A Woman's Reach

Publication Year: 1969.

A Woman’s Reach, by Nea Morin. New York: Dodd, Meade and Co. Inc., 1968. 288 pages, 24 illustrations, 3 maps.

This is an absorbing book, delightfully and humorously written and superbly illustrated with many of the author’s own photographs. It is hard to put down, especially for one familiar with the Alps.

English-born Nea Morin is one of the outstanding woman climbers of our day, a member of the French Groupe de Haute Montagne, one of whose leading members, Jean Morin, she married. Her daughter Denise, herself an excellent climber, married Charles Evans, of Everest fame. Nea, in more than 45 years has climbed with most of the leading men and women climbers in England and France and in every important district of the Alps, as well as in Wales, Cornwall, Scotland and the Himalayas. We follow her from beginning with beloved Hannes Schneider at St.
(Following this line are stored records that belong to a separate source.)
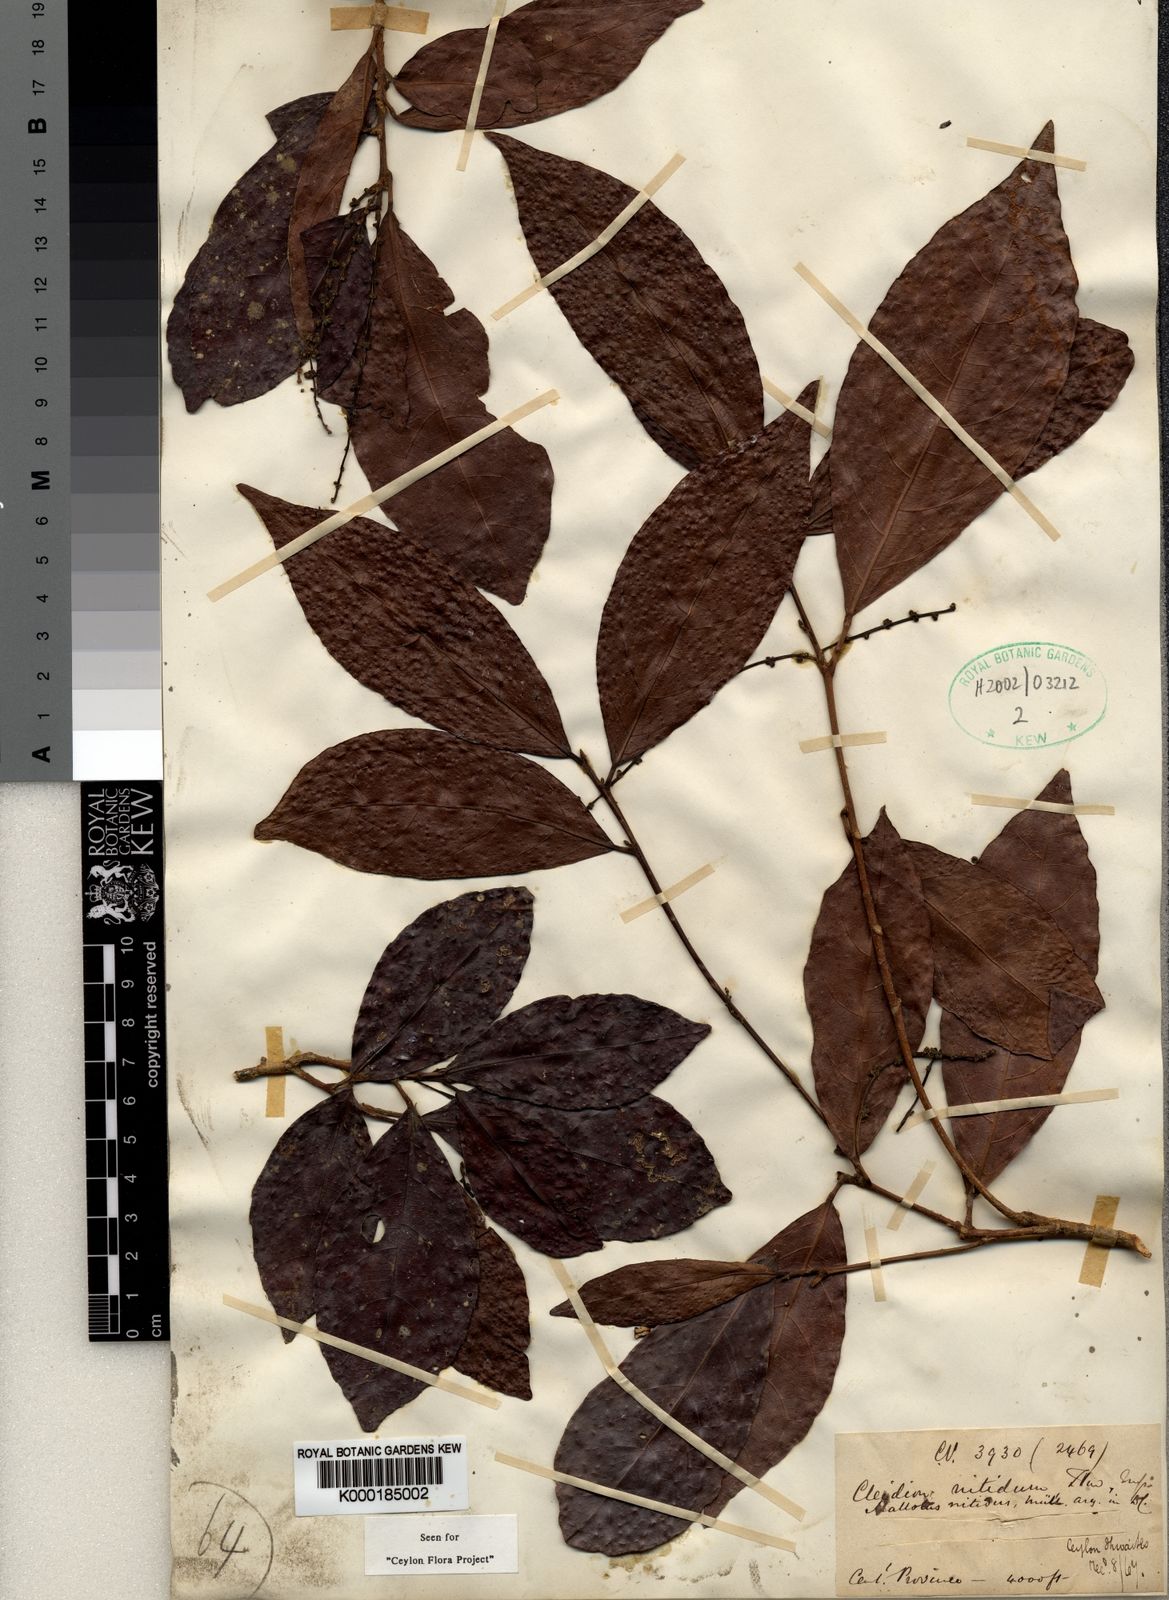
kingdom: Plantae
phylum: Tracheophyta
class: Magnoliopsida
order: Malpighiales
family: Euphorbiaceae
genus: Cleidion
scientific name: Cleidion nitidum
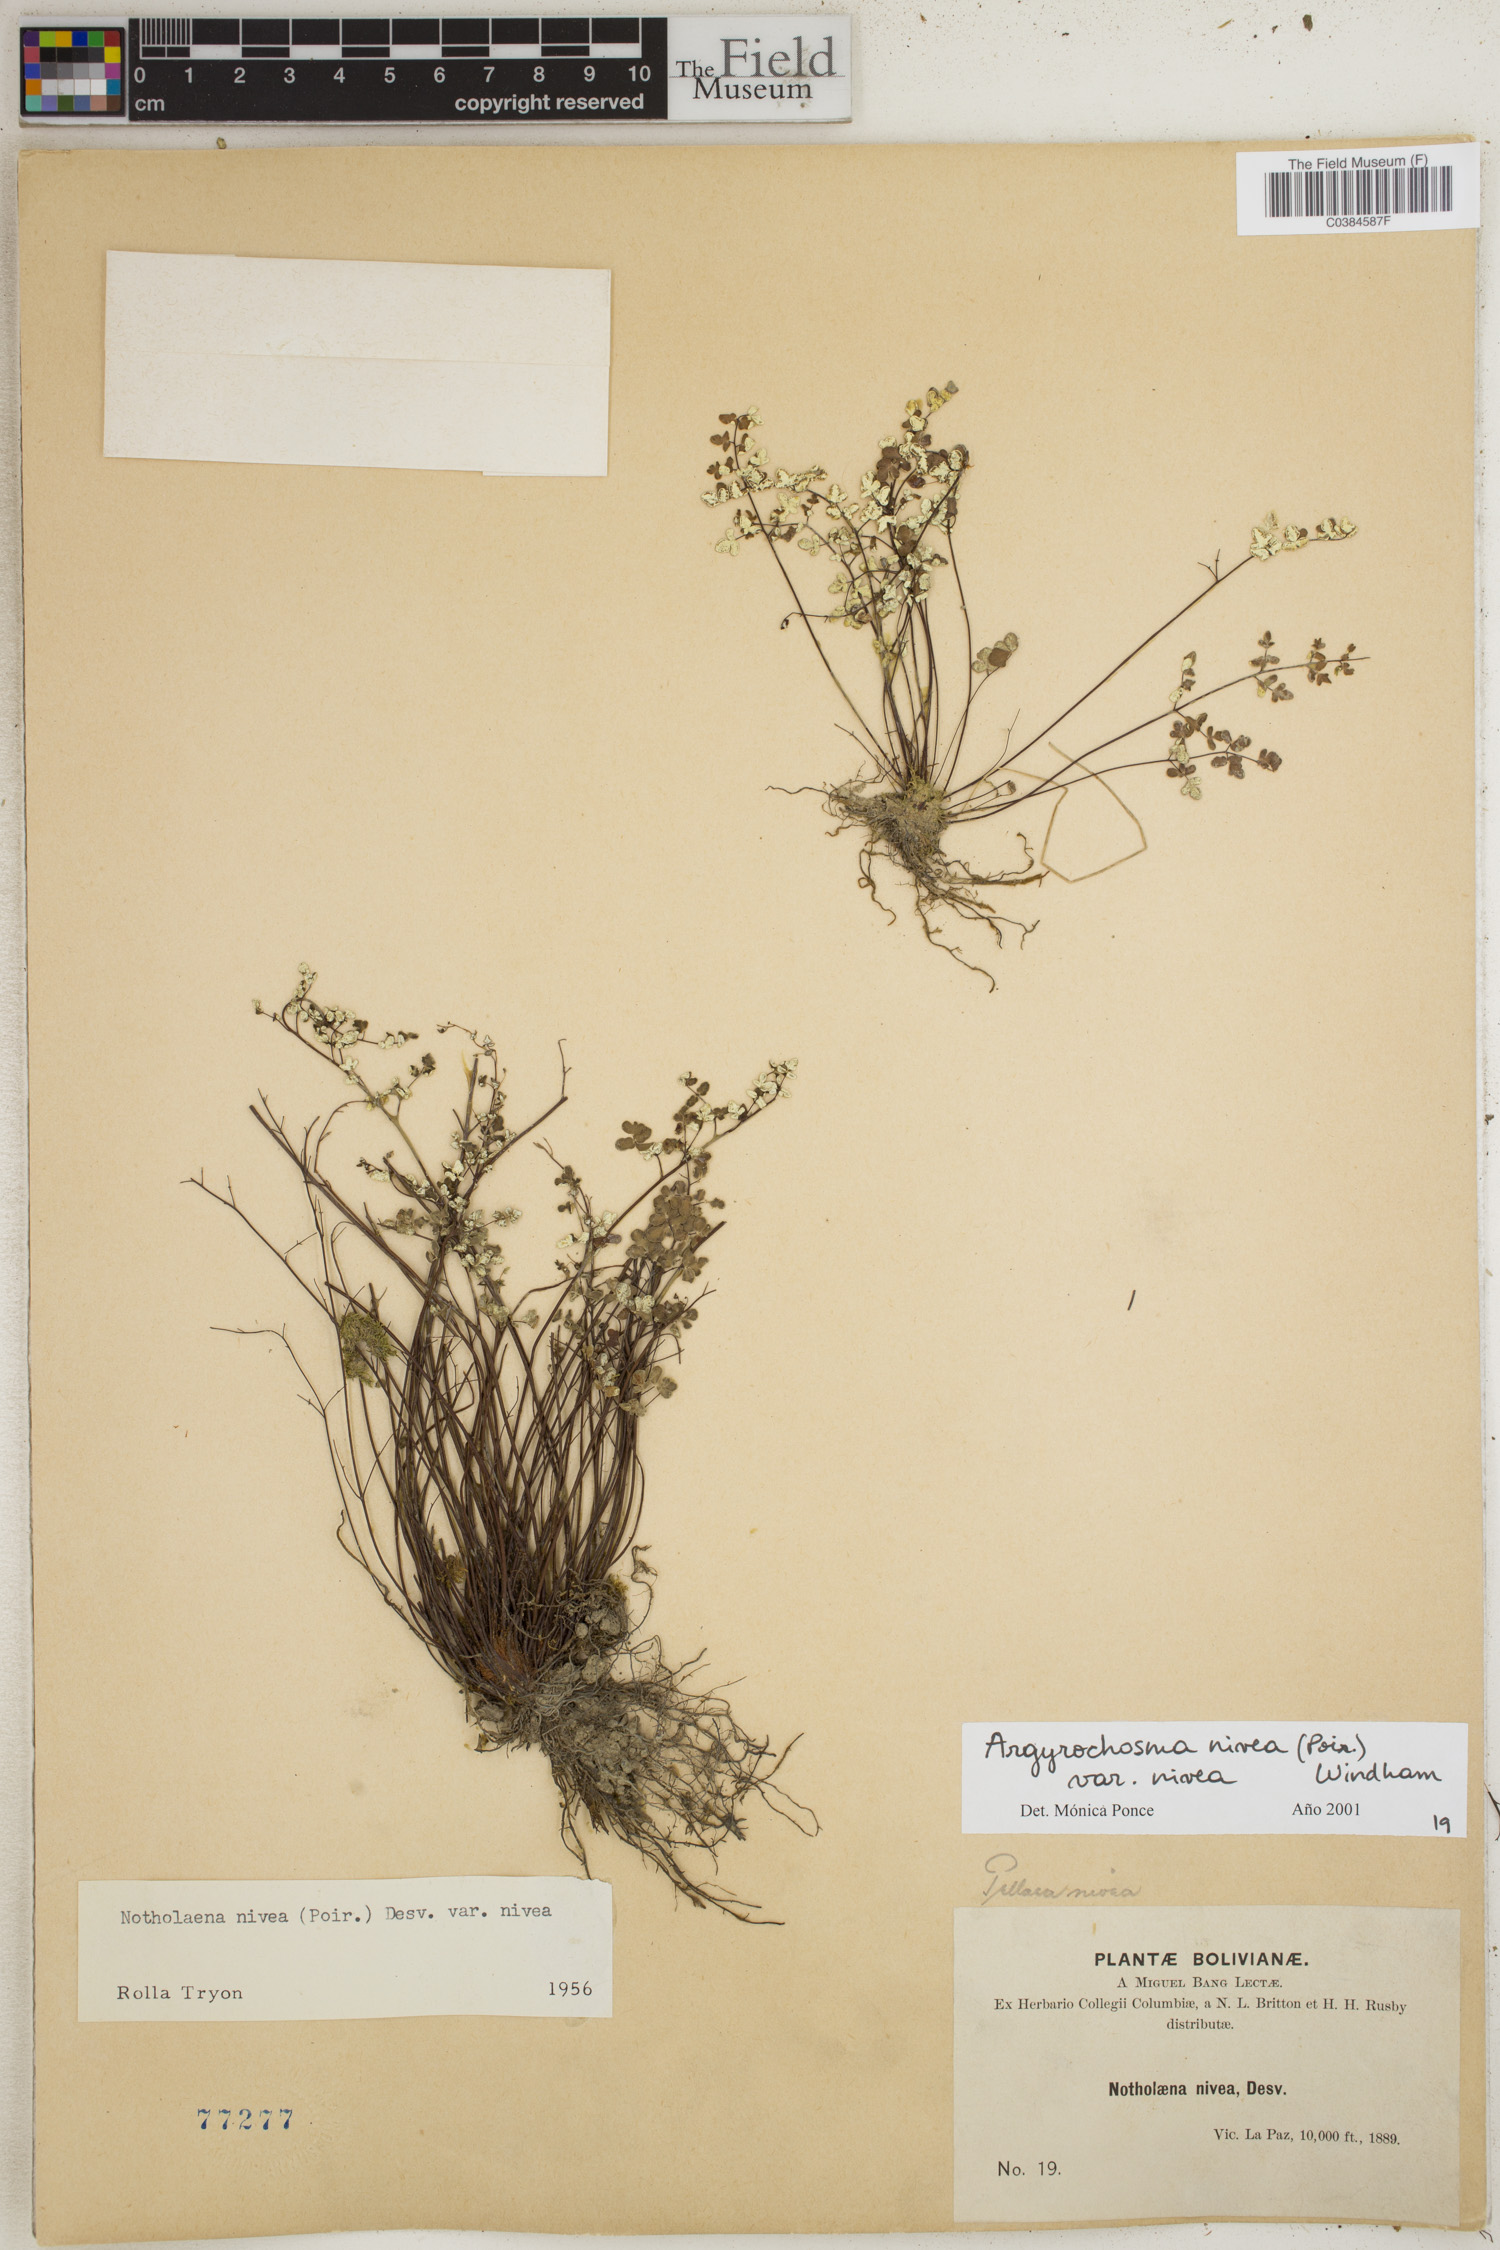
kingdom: Plantae
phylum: Tracheophyta
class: Polypodiopsida
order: Polypodiales
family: Pteridaceae
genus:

Anton in 1922 to the Dauphiné, those wild, uncompromising mountains which she and her husband loved. Later we meet her in England at Harrison’s Rocks, in France at Fontainebleau, then at Chamonix, the Tyrol, the Dolomites, Zermatt, the Bernese Oberland, Bosignam in Cornwall, Skye and finally as the only woman on the ill-fated attempt on Ama Dablam in 1959.

Nea Morin is a rare individual who combines the right physical build and coordination needed for rock-climbing with a deep feeling for the mountain way of life. She brings out the characteristics of each district, its people, the local flowers and birds, the effects of sun, rain and snow on the landscapes she loves. The way she communicates her enthusiasms is the big charm of her book. In every minutely described expedition one feels it is the climb and the mountains that matter and that she and her companions are only the means to the end. As Eric Shipton says in his delightful preface, her enthusiasm and sympathy, as well as her active participation, have been an inspiration to innumerable young climbers. She started her climbing when established guided climbing was giving way to guideless ventures of brilliant young mountaineers of all countries with a consequent revolution in techniques and equipment, and she was always in the vanguard of this emancipation.

Nea’s great interest is the development of manless climbing and she made notable contributions. An interesting appendix shows a list of early or first feminine climbs, and their number and quality are impressive. She also has a whole chapter on her observations on women as mountaineers and her summary of the essentials for a climber is illuminating. We are always aware of the big role the mountains have played in Morin family life from its beginning. These mountaineering memoirs deserve to become a mountain classic.